DAIRY farmers at Mangatainoka are mystified by the theft of 1000 litres of milk.

Paula Tamainu-De Graaff made an appeal for information on a Wairarapa Facebook page for buying and selling.

Ms Tamainu-De Graaff said the theft occurred on Thursday night or early Friday morning from a vat at the farm where she lives.

Two air compressors were also stolen from sheds nearby and a chainsaw from the garage attached to Ms Tamainu-De Graaff and her partner's house.

The couple were away from home at the time.

Ms Tamainu-De Graaff said a light coloured Toyota Hilux ute had been seen on the farm's tanker track, with "two blue barrels on the back" -- which might be connected to the theft.

"It would have had to be at night, to get that much out," she said.

"We haven't heard of anyone round here getting all their milk stolen. To take the milk is a bit weird."

Ms Tamainu-De Graaff said there was no sign that anyone had tried to break into their house and a quad bike with the key in it was not removed.

"It's a weird theft. I find it strange that they didn't take anything else," she added.

The burglars "made a real mess at the shed" and in the drug room which contained penicillin and antibiotics among other items.

She is uncertain whether any of these supplies had been taken.

One possible use of the high amount of milk would be "someone who rears pigs", Ms De Graaff said.

Wairarapa Federated Farmers Dairy section chairman Chris Engel said he had never heard of milk being stolen from a dairy farm.

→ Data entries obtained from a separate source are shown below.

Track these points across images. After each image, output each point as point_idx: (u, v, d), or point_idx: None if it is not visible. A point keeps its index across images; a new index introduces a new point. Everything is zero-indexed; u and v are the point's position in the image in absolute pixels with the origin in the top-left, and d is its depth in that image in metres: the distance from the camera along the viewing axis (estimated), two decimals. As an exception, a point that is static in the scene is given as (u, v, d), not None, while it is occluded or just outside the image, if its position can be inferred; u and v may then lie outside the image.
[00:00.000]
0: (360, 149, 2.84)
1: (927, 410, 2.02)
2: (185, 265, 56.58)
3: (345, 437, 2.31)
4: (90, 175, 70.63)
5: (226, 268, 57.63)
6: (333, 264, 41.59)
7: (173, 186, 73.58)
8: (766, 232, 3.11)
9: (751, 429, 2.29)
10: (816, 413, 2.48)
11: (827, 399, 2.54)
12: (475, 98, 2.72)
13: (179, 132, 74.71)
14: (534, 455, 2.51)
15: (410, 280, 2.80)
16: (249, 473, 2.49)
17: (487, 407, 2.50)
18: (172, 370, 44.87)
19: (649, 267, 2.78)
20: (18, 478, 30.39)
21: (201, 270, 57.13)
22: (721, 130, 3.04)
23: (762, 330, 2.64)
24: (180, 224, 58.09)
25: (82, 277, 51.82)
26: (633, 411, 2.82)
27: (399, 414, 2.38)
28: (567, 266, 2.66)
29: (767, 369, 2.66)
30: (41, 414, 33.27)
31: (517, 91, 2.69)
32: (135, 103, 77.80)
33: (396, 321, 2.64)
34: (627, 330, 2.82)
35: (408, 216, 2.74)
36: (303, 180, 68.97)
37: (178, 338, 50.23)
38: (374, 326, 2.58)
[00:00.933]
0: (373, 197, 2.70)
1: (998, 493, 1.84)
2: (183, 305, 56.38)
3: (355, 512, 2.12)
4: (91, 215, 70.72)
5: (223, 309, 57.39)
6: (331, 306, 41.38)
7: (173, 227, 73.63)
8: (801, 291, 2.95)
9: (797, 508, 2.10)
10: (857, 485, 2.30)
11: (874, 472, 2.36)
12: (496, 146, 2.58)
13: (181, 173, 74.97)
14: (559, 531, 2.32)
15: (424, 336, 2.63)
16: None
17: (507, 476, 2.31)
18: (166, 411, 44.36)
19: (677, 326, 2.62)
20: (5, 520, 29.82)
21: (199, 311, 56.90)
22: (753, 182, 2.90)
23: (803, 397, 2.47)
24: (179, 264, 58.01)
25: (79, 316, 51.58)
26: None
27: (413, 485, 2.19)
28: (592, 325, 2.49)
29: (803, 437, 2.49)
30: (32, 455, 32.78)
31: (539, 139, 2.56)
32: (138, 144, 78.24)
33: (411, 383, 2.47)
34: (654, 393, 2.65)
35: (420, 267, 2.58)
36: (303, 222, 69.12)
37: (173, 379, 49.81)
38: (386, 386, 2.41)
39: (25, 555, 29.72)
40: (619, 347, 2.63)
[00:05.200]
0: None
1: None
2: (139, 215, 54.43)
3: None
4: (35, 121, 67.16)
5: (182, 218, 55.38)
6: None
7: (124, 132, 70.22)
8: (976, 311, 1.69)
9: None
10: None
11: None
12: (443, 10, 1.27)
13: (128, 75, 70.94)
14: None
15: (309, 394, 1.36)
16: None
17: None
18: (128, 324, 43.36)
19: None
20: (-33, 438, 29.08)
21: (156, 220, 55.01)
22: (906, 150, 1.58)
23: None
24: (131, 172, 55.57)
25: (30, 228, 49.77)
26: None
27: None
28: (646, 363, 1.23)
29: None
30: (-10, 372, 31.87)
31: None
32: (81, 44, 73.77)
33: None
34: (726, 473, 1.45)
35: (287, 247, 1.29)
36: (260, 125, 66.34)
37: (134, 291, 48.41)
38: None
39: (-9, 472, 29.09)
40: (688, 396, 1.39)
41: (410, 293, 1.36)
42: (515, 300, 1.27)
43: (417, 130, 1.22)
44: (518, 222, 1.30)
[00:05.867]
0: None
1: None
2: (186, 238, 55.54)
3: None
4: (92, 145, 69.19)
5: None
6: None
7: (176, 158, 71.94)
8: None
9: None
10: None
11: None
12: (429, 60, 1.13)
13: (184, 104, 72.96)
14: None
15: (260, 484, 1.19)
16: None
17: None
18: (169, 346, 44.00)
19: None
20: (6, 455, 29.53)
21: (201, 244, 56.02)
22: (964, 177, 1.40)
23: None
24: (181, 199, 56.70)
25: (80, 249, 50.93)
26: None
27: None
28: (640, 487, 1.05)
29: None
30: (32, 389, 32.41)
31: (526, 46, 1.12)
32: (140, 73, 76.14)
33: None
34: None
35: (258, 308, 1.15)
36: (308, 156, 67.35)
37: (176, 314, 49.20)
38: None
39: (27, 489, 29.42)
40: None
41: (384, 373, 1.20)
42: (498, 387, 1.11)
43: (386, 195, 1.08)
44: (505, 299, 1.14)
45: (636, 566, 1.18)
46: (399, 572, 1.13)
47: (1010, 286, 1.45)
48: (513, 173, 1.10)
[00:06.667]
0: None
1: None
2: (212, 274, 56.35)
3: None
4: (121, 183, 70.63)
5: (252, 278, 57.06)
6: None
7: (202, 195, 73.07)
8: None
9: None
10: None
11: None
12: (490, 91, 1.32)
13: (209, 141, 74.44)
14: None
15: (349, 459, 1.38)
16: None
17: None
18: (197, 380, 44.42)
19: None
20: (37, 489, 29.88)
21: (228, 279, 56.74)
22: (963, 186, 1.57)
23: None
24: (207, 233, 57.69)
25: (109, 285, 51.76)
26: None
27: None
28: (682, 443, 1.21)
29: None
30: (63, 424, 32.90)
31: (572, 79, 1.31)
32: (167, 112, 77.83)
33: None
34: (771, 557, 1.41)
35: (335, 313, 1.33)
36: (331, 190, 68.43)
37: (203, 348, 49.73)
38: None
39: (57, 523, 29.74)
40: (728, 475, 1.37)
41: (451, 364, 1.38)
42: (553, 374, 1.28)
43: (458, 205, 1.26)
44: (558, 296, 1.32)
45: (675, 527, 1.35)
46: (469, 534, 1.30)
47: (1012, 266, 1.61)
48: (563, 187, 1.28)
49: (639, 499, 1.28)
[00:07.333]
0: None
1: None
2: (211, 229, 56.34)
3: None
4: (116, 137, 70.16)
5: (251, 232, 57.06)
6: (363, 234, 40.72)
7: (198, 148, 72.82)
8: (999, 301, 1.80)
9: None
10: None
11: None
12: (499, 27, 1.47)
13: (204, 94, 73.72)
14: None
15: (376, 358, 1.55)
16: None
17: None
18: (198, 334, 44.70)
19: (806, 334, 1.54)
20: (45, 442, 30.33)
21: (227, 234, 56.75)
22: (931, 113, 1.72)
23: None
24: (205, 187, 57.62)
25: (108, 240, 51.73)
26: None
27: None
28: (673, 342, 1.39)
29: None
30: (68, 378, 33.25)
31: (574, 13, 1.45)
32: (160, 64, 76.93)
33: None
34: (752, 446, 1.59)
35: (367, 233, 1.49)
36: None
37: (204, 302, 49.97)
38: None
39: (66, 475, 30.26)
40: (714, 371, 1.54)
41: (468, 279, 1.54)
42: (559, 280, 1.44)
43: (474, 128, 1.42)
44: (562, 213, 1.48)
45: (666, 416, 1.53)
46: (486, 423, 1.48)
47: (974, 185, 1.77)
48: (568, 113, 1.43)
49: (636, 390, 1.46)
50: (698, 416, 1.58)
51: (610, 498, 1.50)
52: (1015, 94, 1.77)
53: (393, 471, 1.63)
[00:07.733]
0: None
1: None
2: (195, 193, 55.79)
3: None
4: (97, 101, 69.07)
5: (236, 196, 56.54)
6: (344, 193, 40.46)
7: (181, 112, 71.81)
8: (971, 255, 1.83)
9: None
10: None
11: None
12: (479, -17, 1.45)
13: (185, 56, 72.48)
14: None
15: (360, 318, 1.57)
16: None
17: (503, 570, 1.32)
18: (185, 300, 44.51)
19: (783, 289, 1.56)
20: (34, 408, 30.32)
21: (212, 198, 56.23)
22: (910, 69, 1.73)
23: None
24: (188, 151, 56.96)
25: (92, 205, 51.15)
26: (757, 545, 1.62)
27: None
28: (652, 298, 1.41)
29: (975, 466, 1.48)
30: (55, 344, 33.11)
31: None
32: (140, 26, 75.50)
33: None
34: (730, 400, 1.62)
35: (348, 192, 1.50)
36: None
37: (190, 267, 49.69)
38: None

"I thought we couldn't give it away.

"Calves are all weaned, the only thing I can think of is pigs ... I find it very strange.

"You can start to think of malicious things ... but that's another ballgame."

Mr Engel said a thief would have "to be organised" to be able to remove that amount of milk from a farm.

He calculated it might be worth $400 to a dairy farmer -- relatively low "for all the risks involved".